Practical Experiment Scenarios
Here are some representative experiment scenarios. For AZ failure simulation, simultaneously stop EC2 instances in a specific AZ and verify that multi-AZ Auto Scaling works correctly. For network latency injection, execute tc (traffic control) commands via SSM to increase network latency on specific instances. This lets you verify whether communication between microservices is correctly handled through timeouts and retries. For RDS failover, execute an Aurora cluster failover and verify that the application automatically reconnects to the new writer endpoint. For Spot instance interruption simulation, simulate the 2-minute interruption notice and verify that the application's graceful shutdown works correctly.
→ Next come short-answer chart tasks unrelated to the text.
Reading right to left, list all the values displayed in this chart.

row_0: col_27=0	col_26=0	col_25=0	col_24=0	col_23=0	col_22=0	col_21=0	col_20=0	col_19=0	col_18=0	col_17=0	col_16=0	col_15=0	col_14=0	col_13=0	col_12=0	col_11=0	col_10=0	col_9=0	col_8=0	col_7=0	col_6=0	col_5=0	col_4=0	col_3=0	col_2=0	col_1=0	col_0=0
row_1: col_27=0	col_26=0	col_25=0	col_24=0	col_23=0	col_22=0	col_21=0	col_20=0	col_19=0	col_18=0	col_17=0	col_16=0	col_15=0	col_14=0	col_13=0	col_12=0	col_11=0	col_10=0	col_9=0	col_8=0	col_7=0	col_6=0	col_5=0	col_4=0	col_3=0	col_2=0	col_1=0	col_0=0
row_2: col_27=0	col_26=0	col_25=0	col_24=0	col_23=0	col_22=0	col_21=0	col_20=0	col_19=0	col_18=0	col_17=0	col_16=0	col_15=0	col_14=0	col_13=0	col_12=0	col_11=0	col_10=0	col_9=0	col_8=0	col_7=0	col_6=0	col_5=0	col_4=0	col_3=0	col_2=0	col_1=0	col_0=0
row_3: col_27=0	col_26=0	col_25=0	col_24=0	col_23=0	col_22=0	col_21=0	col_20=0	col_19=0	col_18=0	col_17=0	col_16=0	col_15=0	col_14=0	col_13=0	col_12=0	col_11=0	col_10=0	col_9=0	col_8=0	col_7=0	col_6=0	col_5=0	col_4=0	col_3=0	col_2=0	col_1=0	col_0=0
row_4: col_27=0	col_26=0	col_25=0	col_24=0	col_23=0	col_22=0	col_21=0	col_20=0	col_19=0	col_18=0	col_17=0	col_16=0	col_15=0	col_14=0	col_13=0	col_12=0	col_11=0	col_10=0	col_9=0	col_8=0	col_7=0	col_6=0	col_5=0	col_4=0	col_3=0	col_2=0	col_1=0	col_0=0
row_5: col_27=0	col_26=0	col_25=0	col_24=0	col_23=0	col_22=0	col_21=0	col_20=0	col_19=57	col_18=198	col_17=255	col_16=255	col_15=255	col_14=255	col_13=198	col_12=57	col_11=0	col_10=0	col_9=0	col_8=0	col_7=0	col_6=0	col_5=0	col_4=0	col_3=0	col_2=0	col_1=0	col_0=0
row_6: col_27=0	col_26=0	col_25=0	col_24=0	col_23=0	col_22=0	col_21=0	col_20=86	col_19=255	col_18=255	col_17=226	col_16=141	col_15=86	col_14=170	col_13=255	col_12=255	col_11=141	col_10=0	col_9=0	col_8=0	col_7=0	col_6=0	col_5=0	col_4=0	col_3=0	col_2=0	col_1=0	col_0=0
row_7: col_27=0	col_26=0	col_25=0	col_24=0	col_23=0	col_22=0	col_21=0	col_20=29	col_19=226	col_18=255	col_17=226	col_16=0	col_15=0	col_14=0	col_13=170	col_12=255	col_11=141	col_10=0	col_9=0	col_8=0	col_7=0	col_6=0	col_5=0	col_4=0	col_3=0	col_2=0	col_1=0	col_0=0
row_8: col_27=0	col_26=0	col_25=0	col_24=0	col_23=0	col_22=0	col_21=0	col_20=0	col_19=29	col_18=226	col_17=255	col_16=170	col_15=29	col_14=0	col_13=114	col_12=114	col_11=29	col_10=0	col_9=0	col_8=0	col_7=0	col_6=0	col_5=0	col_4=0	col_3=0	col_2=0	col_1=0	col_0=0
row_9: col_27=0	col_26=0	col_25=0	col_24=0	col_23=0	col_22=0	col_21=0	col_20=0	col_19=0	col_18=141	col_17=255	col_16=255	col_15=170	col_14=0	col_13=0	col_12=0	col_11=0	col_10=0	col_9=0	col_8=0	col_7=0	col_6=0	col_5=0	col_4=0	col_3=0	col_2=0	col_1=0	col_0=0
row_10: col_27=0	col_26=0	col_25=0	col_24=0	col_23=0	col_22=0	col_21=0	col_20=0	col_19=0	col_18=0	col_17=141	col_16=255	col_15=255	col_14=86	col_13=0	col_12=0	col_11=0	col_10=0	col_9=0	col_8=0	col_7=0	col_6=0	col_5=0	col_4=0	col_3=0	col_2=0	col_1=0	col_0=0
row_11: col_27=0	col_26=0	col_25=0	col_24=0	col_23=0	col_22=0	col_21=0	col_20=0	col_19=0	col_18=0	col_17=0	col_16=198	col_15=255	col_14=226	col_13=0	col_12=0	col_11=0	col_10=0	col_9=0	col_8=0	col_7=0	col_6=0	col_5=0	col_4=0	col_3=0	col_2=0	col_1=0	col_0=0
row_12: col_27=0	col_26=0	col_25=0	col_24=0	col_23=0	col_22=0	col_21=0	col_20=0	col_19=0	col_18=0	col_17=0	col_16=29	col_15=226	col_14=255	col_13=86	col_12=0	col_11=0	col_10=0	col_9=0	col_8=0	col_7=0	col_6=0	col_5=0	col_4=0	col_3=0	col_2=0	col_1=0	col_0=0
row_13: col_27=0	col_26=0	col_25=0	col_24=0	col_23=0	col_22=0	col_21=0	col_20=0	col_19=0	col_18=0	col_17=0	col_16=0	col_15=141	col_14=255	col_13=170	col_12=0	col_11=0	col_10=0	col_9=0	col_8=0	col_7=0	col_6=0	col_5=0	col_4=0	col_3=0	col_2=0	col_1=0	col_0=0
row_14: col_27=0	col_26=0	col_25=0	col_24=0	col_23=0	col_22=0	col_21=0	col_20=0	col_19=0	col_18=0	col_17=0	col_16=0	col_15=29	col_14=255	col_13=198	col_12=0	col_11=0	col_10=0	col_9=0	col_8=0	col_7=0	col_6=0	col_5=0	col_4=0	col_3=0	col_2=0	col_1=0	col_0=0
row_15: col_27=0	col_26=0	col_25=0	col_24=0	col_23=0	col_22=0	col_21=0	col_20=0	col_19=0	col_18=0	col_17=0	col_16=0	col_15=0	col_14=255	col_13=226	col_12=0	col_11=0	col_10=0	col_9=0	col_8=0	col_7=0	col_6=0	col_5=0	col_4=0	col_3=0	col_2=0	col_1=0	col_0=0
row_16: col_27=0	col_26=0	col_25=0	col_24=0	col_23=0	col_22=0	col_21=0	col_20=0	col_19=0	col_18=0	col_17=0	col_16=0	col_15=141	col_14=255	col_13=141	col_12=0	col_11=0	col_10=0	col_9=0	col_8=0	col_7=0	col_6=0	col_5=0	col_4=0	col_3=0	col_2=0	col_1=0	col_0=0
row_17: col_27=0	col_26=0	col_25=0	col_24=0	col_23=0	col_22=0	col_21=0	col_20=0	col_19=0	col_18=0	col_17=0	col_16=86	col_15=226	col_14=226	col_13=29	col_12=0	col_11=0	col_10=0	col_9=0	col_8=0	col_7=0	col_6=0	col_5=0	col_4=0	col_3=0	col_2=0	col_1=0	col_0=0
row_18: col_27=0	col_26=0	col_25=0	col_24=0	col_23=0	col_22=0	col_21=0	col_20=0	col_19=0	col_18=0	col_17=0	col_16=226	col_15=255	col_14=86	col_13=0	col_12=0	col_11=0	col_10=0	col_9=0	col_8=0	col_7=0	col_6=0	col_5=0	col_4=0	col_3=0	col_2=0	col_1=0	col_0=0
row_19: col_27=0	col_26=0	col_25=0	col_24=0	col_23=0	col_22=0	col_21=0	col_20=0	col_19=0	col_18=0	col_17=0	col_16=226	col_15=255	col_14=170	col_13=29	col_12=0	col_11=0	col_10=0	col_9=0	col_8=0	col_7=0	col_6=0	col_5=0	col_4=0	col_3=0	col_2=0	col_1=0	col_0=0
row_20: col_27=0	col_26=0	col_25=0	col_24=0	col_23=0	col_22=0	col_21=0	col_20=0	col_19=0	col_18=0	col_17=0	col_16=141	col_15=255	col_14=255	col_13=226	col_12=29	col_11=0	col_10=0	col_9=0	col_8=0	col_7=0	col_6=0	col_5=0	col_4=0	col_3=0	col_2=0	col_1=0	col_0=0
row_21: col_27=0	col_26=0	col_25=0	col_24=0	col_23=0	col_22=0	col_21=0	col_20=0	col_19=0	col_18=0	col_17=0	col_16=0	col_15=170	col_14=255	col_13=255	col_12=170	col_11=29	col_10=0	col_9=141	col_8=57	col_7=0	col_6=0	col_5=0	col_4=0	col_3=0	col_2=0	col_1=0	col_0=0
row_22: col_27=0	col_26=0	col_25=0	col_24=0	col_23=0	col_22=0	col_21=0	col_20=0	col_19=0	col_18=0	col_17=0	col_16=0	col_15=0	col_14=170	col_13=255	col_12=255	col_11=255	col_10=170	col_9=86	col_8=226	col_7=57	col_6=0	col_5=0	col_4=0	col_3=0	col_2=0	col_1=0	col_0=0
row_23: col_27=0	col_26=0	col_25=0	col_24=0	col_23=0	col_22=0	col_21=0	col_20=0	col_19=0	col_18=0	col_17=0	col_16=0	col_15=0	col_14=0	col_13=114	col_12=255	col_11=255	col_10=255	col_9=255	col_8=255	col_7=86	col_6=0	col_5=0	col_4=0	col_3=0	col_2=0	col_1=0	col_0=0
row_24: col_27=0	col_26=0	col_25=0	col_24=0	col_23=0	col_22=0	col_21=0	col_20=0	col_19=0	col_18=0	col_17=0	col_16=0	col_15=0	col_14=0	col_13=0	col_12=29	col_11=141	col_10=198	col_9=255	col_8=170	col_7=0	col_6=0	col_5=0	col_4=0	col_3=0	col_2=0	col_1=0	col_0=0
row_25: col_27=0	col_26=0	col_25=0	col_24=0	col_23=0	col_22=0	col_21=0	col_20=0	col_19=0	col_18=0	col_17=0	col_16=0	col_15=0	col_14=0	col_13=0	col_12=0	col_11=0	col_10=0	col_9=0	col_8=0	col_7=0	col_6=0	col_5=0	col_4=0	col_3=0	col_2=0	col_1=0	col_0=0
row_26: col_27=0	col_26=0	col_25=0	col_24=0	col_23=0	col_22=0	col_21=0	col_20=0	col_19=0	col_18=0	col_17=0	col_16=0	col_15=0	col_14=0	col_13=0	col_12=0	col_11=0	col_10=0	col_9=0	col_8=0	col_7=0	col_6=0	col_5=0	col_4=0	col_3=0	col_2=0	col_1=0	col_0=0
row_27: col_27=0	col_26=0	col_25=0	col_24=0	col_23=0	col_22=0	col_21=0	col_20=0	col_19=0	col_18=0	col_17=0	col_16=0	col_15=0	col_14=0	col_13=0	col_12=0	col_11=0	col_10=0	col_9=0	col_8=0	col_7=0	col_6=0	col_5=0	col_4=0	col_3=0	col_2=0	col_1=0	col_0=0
Pricing is $0.10 USD per minute of action execution time, so a 5-minute experiment costs $0.50 USD.
FIS Pricing
Fault Injection Simulator is billed by action minutes. Each action minute costs approximately $0.10, so running 10 actions for 30 minutes costs approximately $30. Target resource (EC2, ECS, RDS) charges apply as usual. There are no additional charges for creating and storing experiment templates. For production environment experiments, design them with limited scope and short duration to manage both cost and risk.
Summary - FIS Usage Guidelines
AWS Fault Injection Simulator is a tool that provides chaos engineering as a managed service, enabling safe verification of system fault tolerance. With automatic stopping via stop conditions, permission restrictions via IAM, and gradual experiment expansion, you can practice chaos engineering safely. We recommend starting with EC2 stops and network latency injection in a dev environment, then iterating on a cycle of discovering and improving system weaknesses. By operating under the assumption that failures will inevitably occur and verifying in advance, you can minimize the impact when production failures happen.